„Inflacja spada, gwałtownie, szybko spada. W ostatnich miesiącach spadła ponad połowę” – podkreślił prezes NBP.
Dodał, że „w ostatnich pięciu miesiącach – patrząc miesiąc do miesiąca – ceny spadły lekko”. „W ostatnich sześciu miesiącach, pół roku – ceny mniej więcej się utrzymały na tym samym poziomie” – zauważył dodając, że jego zdaniem „inflacja od pół roku mniej więcej jest jednakowa”.
W ocenie szefa banku centralnego, „zeszliśmy do inflacji umiarkowanej i idziemy szybko do inflacji pełzającej”. „Miesiąc temu nastąpił radosny moment, kiedy przestaliśmy być w świecie wysokiej inflacji (…) Definicyjnie zeszliśmy z wysokiej inflacji.
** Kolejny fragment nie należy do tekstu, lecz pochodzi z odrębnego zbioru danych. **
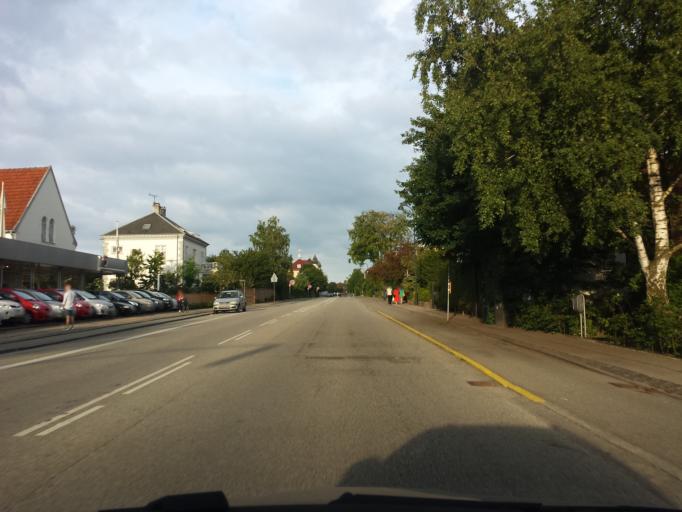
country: DK
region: Capital Region
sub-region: Lyngby-Tarbaek Kommune
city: Kongens Lyngby
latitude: 55.7541
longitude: 12.5346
Już nie jesteśmy już w świecie rosnącej inflacji, jesteśmy w świecie inflacji umiarkowanej (…) Idziemy bardzo szybko do inflacji pełzającej, która w normalnych warunkach nie jest dostrzegana przez obywateli, jeśli nie dotyczy po prostu tylko żywności” – powiedział Glapiński.
Przypomniał, że cel inflacyjny NBP wynosi 2,5 proc., plus/minus 1 pp. „Do tego dążymy” – zapewnił prezes.
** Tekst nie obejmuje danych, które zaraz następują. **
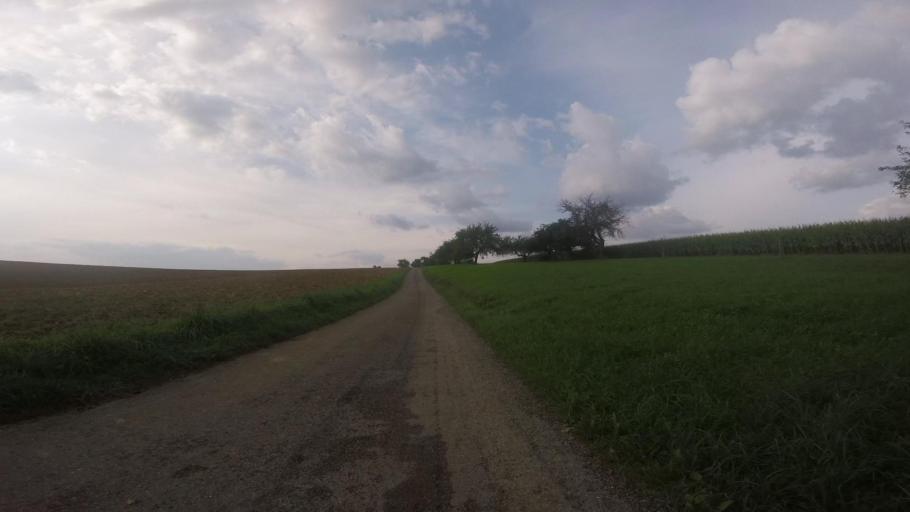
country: DE
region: Baden-Wuerttemberg
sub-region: Regierungsbezirk Stuttgart
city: Aspach
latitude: 48.9598
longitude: 9.3865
W ocenie szefa NBP, spadek cen paliw nie ma wpływu na poziom inflacji. „Prosty rachunek pokazuje, że 0,0” – przekonywał.
„Wzywam TVN, Radio Zet, TOK FM, RMF, wszystkie media, które są w rękach kapitału zagranicznego, żeby przestały szkodzić Polakom, żeby dopuściły normlane, elementarne, proste, podstawowe informacje” – zaapelował Glapiński.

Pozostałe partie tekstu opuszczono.